The 2009 Napa County Housing Element was challenged in court as legally insufficient and inconsistent with State Housing Law. Both the Napa Superior Court and the First District Court of Appeal rejected all claims of insufficiency and housing discrimination and affirmed in 2013 that the County’s 2009 adopted Housing Element complied with the requirements of State Housing Law. Hence, in early 2014, the County began preparing a Draft Housing Element for the planning period of January 31, 2015 through January 31, 2023. Since the 2009 Housing Element had just been through the court process and just been certified, very little content was changed during the update process for the new planning period. The December 16, 2014 Housing Element has since been certified by the State Department of Housing and Community Development (HCD) as the Final Housing Element.
What role does Angwin play in the County’s Housing Element?

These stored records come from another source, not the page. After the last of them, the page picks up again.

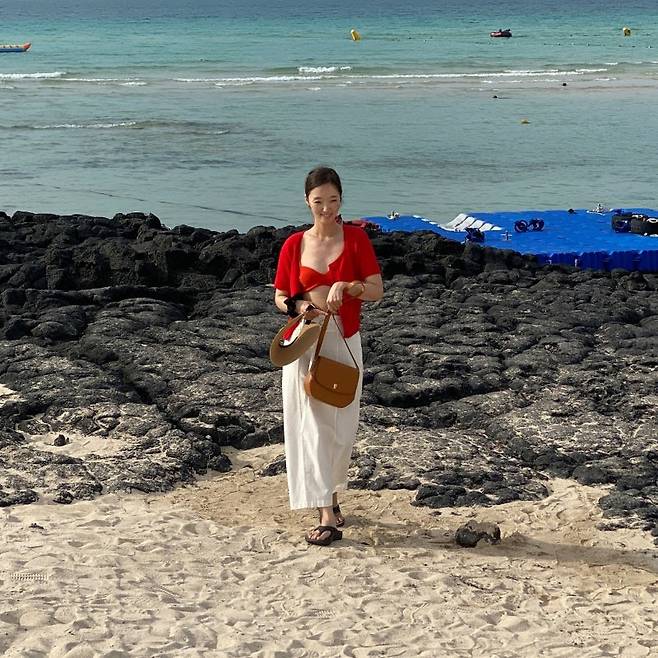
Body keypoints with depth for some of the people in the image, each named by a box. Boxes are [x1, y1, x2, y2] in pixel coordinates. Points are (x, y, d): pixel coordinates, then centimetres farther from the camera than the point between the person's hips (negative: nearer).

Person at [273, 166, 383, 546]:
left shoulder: (356, 238, 0)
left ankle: (331, 497, 30)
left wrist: (346, 286, -22)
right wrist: (300, 306, -13)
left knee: (341, 425, 7)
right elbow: (281, 298, 8)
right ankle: (328, 517, -8)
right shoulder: (294, 245, 3)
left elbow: (377, 290, -5)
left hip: (344, 343, 0)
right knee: (312, 426, -6)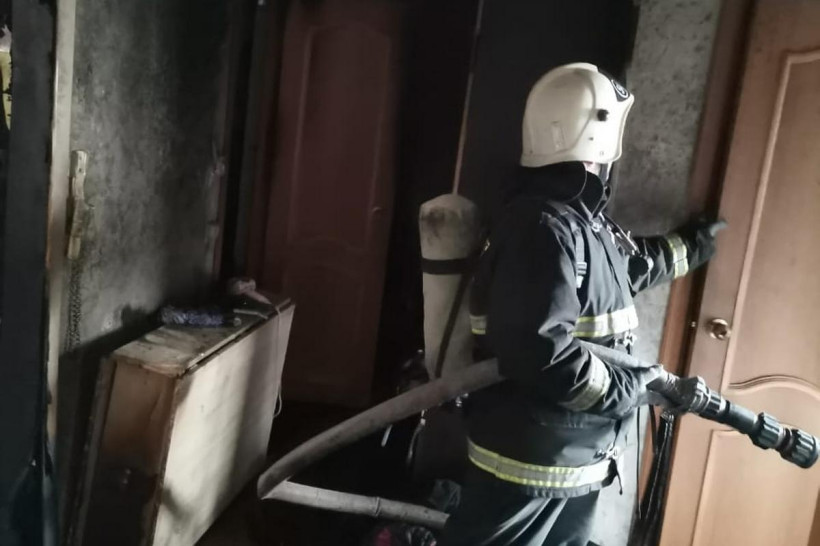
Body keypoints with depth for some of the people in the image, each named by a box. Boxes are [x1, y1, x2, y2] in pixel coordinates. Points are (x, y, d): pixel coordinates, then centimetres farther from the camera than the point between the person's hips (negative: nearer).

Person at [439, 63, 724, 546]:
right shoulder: (544, 228, -25)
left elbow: (632, 263, 31)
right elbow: (540, 354, -32)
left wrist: (694, 243, 41)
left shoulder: (585, 221, 8)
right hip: (530, 461, -10)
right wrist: (635, 387, -20)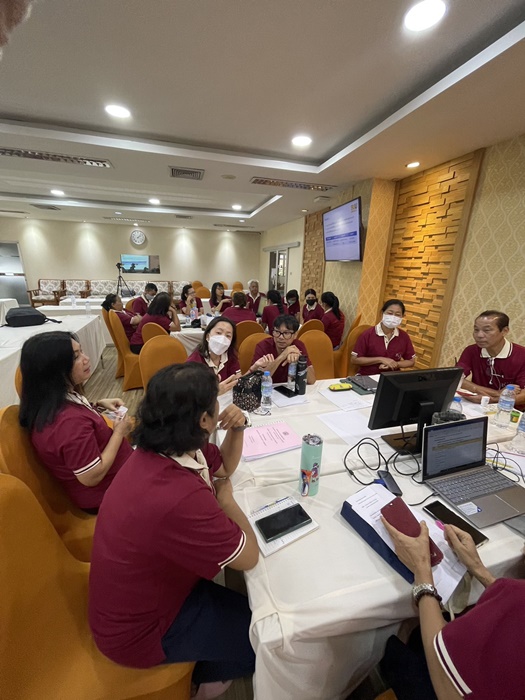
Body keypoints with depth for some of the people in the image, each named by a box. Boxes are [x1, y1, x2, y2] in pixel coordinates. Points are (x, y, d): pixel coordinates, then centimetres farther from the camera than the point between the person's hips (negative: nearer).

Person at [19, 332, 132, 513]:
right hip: (107, 494, -8)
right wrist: (119, 432, -21)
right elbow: (92, 477, -29)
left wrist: (99, 405, -2)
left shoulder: (57, 401, -8)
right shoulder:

The County’s greatest challenge is to identify sites that can accommodate housing affordable to very-low-income and low-income households. The County sites and programs are focused on “urban” designated areas of the unincorporated County. In Angwin, Pacific Union College offered (long ago) two locations on PUC owned lands for “as-of-right” Affordable Housing designation to accommodate a total of 191 housing units with specific affordability requirements. Go to the current (2015-2023) Housing Element adopted December 16, 2014 (pages H-33 and H 36-38) for the Angwin Sites A and B descriptions and locations. http://www.countyofnapa.org/PBES/HousingElement/
What is a Timber Harvest Plan and how is it approved?
As of April 2016, three Timber Harvest Plan requests affecting Angwin are pending with the California Department of Forestry and Fire Protection. They are:
1. Ciminelli Estate one mile north of Angwin Plaza. The project would create 17.8 acres of vineyards and maintenance areas on 40 acres and would require removing 16.3 acres of forest.
2. Le Colline Vineyard at 300 Cold Springs Road southeast of Angwin Plaza. The project would create 35 acres of vineyards and maintenance areas on 88 acres and require removing 32 acres of forest. It is near the Land Trust of Napa Valley’s Linda Falls Preserve.
3. Davis Family Estates Friesen Vineyard at 1875 Friesen Drive near Angwin. The project would create a 14-acre vineyard on 38.7 acres and require removing 10 acres of forest.
As of December 31, 2016, what is the status of General Plan Action Item AG/LU 114.1?
Completed! Following July 22, 2014, Board of Supervisor’s direction to county planning staff to proceed drafting options to address this Action Item, Napa County was heavily impacted by an earthquake. That, in conjunction with many other competing priorities in the County, delayed forward progress on this item once again. Finally, two years later, in October 2016, the Action Item returned to the Board’s agenda. A public hearing, rescheduled at PUC request from October 4, 2016, was held October 18, 2016. SRA prepared and presented a summary power- point demonstrating where agreement between PUC and SRA existed. Following that hearing, county staff drafted resolutions for a December public hearing. In a 4-1 vote at the December 20, 2016 Board of Supervisor public hearing, the Supervisors adopted two resolutions completing this Action Item and amending the General Plan land use designations for Angwin. Save Rural Angwin prevailed on its highest priority, the green fields south of Angwin Avenue and west of Howell Mountain Road achieving the land use designation of Agriculture, Watershed and Open Space (AWOS). This designation represents a “new starting place” for planning purposes.